According to the agency’s research, 30 out of 50 US states have banned text messaging while driving for all drivers. Eight other states have partial bans on texting while driving.
“Partial bans apply to specific people such as school bus drivers or persons between the age of 18-20,” the group stated.
The agency identified eight US states that had already enacted laws to ban handheld cell phone use while driving and five other states had partial bans in place.
“No [US] states currently have laws enacted to ban headset or hand-free cell phone devices,” the church agency said. “However, partial laws are in place in 29 states, which prohibit [hands-free devices] for bus drivers, under age 18 drivers and novice drivers,” the agency stated.

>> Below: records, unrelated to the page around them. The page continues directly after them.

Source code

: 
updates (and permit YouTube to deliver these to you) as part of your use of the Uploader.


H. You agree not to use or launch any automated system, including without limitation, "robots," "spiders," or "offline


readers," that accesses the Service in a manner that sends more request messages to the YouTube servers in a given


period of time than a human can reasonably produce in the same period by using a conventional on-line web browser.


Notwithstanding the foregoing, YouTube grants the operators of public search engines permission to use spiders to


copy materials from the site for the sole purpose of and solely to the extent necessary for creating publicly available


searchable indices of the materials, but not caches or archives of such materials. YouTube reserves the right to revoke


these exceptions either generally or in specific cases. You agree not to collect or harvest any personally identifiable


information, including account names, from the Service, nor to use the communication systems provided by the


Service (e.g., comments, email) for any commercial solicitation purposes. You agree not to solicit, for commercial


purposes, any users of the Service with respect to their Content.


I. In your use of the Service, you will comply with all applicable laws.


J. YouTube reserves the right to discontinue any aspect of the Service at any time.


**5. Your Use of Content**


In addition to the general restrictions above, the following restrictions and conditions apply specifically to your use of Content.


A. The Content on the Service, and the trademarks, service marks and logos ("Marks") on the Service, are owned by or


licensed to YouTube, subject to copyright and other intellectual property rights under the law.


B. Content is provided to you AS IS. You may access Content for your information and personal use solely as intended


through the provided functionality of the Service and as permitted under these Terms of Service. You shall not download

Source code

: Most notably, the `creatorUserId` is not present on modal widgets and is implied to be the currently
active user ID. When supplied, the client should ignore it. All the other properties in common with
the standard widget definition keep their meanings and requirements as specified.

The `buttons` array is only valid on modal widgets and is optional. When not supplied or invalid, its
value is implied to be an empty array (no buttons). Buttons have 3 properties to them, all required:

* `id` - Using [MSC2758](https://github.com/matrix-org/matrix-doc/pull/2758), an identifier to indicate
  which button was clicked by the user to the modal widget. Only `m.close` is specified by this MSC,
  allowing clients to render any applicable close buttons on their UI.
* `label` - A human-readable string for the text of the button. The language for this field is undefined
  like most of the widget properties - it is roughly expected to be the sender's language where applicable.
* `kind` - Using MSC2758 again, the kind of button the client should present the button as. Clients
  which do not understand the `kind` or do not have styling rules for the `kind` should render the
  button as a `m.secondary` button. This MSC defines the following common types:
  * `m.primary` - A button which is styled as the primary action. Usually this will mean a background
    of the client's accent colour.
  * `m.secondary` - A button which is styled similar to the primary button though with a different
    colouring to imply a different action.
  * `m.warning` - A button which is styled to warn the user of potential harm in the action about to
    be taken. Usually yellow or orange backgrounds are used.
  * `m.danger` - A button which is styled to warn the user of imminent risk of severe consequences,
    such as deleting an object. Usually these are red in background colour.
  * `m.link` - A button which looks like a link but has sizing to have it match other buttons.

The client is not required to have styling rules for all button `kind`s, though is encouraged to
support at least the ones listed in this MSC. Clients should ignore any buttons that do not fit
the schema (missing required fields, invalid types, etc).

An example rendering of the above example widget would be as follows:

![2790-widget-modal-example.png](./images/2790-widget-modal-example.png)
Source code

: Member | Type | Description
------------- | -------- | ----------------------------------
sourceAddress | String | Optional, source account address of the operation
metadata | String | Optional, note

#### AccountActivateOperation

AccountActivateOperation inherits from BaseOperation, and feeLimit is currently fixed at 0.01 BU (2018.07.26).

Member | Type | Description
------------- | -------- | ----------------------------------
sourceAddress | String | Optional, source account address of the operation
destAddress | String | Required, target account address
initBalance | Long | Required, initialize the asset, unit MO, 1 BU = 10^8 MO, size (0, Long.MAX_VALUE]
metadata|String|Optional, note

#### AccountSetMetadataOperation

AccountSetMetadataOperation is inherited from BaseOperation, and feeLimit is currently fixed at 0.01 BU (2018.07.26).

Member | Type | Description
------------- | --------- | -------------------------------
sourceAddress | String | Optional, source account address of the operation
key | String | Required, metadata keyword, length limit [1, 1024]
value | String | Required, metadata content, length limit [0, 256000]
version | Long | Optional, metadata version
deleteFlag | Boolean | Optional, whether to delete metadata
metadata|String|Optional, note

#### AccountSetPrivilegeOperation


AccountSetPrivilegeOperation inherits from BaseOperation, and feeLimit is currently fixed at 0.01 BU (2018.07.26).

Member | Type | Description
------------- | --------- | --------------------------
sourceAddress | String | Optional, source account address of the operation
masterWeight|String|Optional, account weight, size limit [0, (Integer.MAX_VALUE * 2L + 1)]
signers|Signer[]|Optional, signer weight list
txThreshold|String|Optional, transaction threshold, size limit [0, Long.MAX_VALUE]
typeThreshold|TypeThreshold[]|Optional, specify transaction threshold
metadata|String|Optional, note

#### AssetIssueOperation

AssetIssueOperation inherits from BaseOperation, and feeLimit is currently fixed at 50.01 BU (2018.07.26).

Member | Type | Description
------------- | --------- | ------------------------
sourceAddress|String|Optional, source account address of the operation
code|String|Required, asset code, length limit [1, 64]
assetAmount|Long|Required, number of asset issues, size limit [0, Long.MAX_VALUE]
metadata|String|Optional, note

Not all US states that have enacted cell phone bans as ‘primary offences’. This means that in some US states drivers can only be cited for cell phone usage while driving if they are first pulled over for another offence such as speeding or reckless driving.
“The range of fines for those caught breaking the law in relation to cell phones [is] anywhere from US$50 to US$1,000 depending on the state,” the Adventist agency stated.
Cayman Islands Road Safety Advisory Council President Aileen Samuel doesn’t pull punches when talking about Cayman driving.
“Because we’ve got no road code the driving standard here is crap,” Samuel says, agreeing with Tomlinson that the code should be updated and placed in the regulations of an update Traffic Law as soon as possible.
One thing the road safety council has often pushed for is the introduction of the 12-point system for drivers, similar to what is used in the United Kingdom.
Drivers are presented with a list of offences when they receive a licence in the UK and are told how many points will be deducted from their 12 for each infraction.
“If you’ve got a bald tire you’ve got three points, if you’ve done careless driving that’s six points, if you’ve done a DUI that can be nine points,” she says. “Once people reach three points…their driving standard is immaculate.”
Once a licence has collected 12 points the person holding it is automatically disqualified for a year, regardless of the offences committed. If it’s a drink driving case, drivers can lose their licence for three years.
“You know, up front, what the penalties are, so it’s up to you to keep the car in check,” Samuel says.
She says previous suggestions at implementing the points system for drivers have not met with success, partly because of a lack of computerised records and partly due to a lack of political will for such a programme.